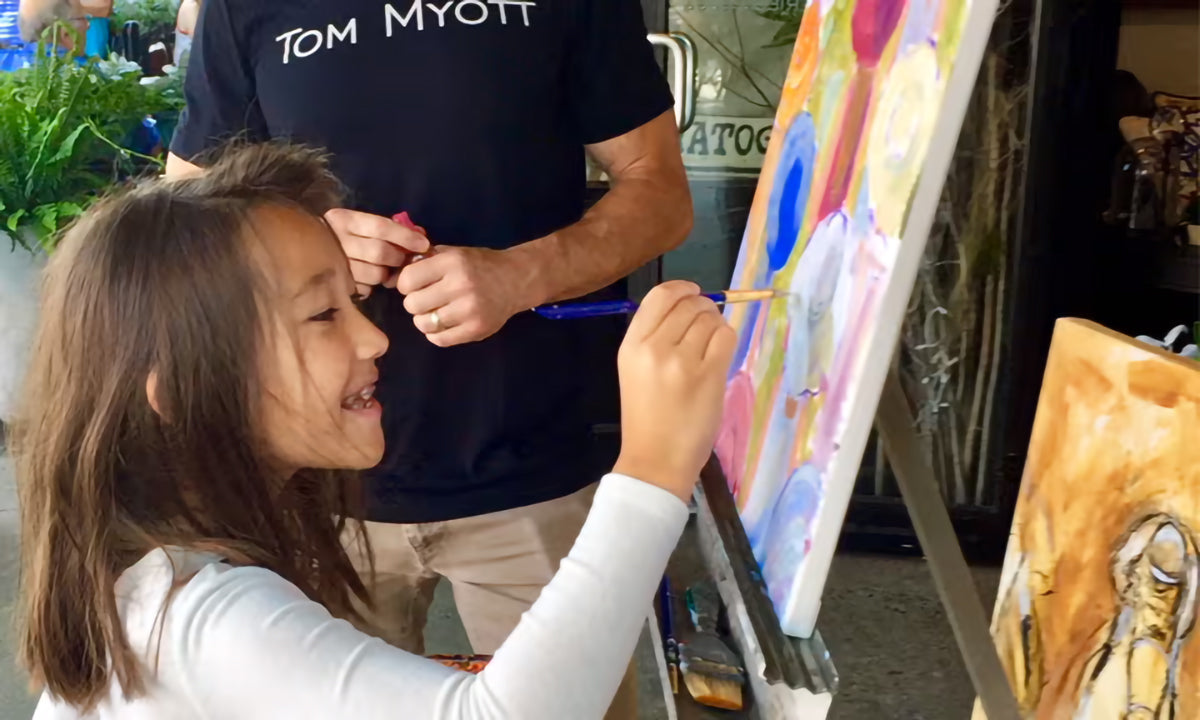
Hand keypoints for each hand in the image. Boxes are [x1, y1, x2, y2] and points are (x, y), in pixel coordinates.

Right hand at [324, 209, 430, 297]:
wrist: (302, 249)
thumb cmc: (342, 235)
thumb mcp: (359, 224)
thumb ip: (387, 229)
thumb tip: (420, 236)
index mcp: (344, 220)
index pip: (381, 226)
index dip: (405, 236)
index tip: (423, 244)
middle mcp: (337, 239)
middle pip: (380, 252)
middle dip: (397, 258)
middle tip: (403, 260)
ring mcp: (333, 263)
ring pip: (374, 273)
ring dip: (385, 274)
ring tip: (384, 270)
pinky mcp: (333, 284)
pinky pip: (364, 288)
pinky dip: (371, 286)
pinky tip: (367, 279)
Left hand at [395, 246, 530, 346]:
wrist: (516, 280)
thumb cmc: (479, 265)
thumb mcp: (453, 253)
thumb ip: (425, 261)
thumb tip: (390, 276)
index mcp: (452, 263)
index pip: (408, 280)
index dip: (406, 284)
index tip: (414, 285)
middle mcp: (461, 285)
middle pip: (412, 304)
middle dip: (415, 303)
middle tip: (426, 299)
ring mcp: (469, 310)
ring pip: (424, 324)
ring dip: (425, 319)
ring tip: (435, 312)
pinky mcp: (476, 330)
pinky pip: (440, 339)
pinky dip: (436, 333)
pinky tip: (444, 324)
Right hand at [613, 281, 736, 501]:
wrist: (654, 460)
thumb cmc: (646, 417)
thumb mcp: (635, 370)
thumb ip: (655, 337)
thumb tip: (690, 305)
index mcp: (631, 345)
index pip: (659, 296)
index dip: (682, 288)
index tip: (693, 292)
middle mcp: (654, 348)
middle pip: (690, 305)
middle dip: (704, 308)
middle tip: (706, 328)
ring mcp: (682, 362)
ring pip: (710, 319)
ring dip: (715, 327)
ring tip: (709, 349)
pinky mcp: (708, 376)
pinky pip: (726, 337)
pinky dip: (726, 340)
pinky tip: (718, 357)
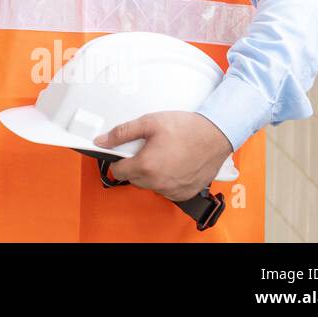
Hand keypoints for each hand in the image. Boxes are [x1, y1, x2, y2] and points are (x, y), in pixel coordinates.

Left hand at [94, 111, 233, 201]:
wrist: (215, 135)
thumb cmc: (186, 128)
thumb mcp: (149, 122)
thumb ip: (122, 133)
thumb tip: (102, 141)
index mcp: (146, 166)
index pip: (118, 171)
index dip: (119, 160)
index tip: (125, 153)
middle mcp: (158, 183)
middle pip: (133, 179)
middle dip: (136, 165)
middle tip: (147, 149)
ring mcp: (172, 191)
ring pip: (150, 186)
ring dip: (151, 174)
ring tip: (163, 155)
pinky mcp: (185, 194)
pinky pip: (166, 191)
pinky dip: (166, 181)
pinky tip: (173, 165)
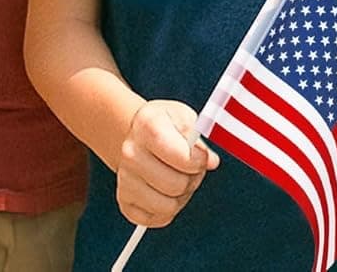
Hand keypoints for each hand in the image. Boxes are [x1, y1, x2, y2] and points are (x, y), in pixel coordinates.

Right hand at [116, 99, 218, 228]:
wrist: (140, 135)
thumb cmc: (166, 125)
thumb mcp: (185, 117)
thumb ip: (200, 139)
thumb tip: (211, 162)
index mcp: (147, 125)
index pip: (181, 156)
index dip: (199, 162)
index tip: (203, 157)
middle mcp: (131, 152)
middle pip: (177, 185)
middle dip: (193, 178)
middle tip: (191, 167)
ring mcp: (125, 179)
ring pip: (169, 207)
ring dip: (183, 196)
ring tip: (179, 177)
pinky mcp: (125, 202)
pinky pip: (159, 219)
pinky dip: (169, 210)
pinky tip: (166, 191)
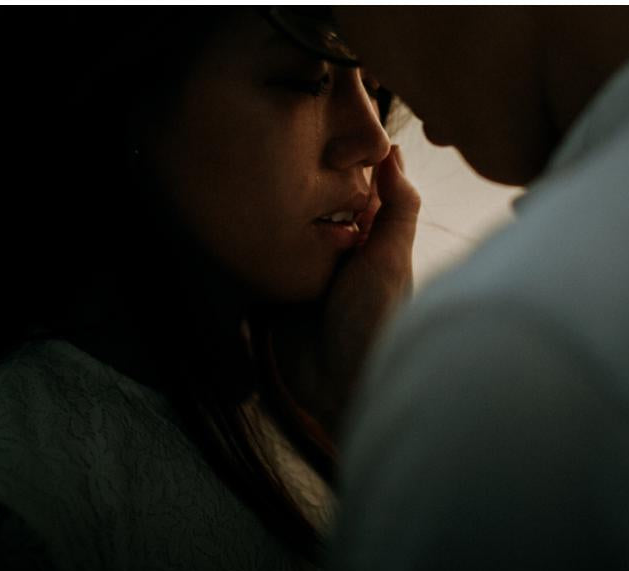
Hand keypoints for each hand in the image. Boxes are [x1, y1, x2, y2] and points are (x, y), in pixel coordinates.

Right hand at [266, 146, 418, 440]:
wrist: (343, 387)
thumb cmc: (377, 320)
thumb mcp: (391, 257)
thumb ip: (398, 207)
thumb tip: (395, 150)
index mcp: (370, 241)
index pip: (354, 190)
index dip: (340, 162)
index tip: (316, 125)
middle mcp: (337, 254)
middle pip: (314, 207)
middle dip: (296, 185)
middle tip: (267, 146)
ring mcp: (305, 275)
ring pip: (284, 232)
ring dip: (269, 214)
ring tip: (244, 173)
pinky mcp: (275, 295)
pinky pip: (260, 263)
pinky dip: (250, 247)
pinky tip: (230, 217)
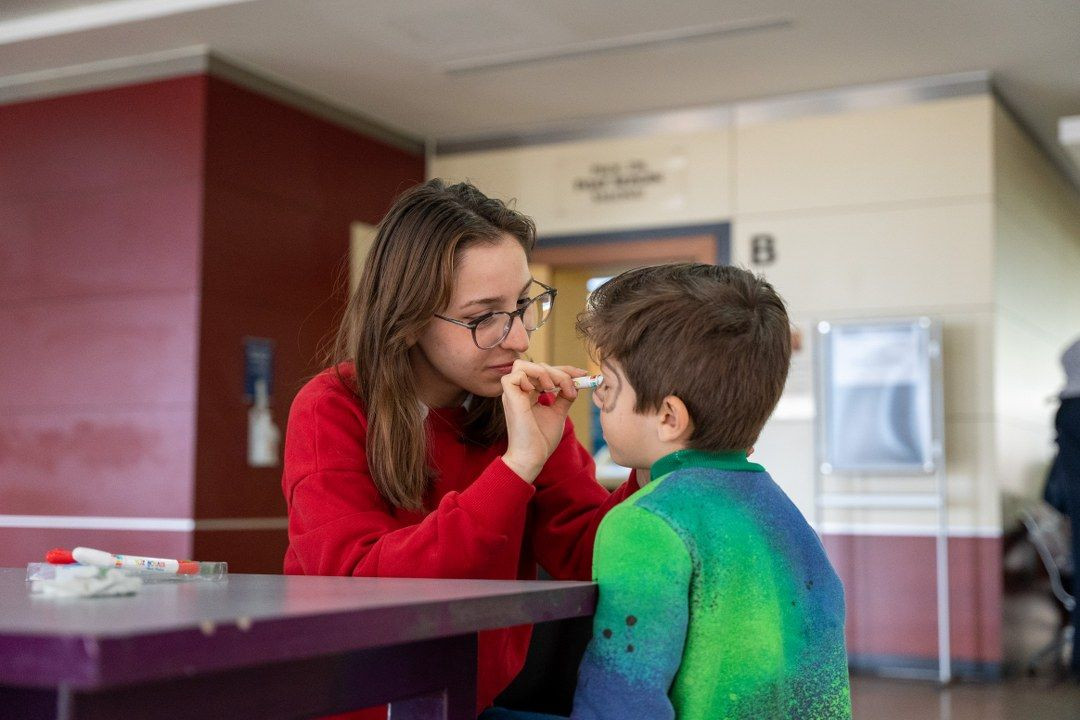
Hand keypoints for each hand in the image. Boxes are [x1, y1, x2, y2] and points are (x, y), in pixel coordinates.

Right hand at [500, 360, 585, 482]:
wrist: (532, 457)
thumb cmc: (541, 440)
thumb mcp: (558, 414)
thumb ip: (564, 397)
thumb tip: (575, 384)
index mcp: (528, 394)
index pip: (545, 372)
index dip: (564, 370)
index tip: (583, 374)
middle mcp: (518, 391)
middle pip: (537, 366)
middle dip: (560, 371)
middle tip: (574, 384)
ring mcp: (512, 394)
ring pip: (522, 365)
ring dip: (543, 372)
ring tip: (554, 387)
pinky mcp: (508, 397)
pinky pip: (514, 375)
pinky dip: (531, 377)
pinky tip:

--

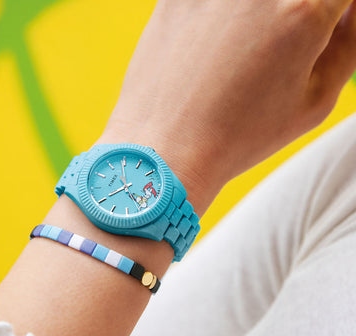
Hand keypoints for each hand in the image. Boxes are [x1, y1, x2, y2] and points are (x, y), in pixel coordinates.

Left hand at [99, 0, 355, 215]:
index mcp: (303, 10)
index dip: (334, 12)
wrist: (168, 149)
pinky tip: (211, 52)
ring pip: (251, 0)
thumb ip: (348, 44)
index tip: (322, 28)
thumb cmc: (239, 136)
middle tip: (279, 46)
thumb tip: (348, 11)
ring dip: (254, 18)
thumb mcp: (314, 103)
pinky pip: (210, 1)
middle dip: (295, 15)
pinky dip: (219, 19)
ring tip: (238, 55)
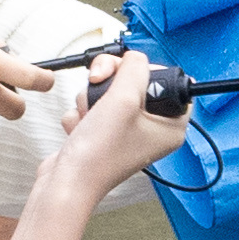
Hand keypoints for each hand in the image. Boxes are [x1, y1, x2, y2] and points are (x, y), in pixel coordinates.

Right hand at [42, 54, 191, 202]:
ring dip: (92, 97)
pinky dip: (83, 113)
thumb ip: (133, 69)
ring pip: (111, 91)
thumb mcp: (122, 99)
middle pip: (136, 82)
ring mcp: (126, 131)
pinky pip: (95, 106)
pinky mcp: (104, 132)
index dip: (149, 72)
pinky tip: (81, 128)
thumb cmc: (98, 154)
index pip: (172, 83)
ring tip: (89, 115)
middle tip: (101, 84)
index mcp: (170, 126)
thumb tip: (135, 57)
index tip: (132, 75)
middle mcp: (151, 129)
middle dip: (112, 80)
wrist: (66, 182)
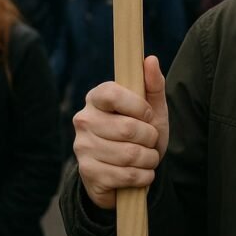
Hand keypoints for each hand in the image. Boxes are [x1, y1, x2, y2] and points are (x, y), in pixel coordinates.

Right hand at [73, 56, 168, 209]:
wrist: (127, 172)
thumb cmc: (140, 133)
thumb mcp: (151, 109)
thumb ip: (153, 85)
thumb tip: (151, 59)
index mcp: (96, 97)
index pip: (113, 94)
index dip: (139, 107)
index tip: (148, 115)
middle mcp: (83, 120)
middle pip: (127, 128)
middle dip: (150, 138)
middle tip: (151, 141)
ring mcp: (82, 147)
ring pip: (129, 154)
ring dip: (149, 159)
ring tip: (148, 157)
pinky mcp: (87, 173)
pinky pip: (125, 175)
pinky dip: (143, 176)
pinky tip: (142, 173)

Exercise objective =
Go line by line through the data above and report each one that holds the string "Left".

Finished task =
Left hand at [395, 246, 530, 346]:
Left hand at [94, 111, 233, 201]:
Left hand at [99, 0, 355, 215]:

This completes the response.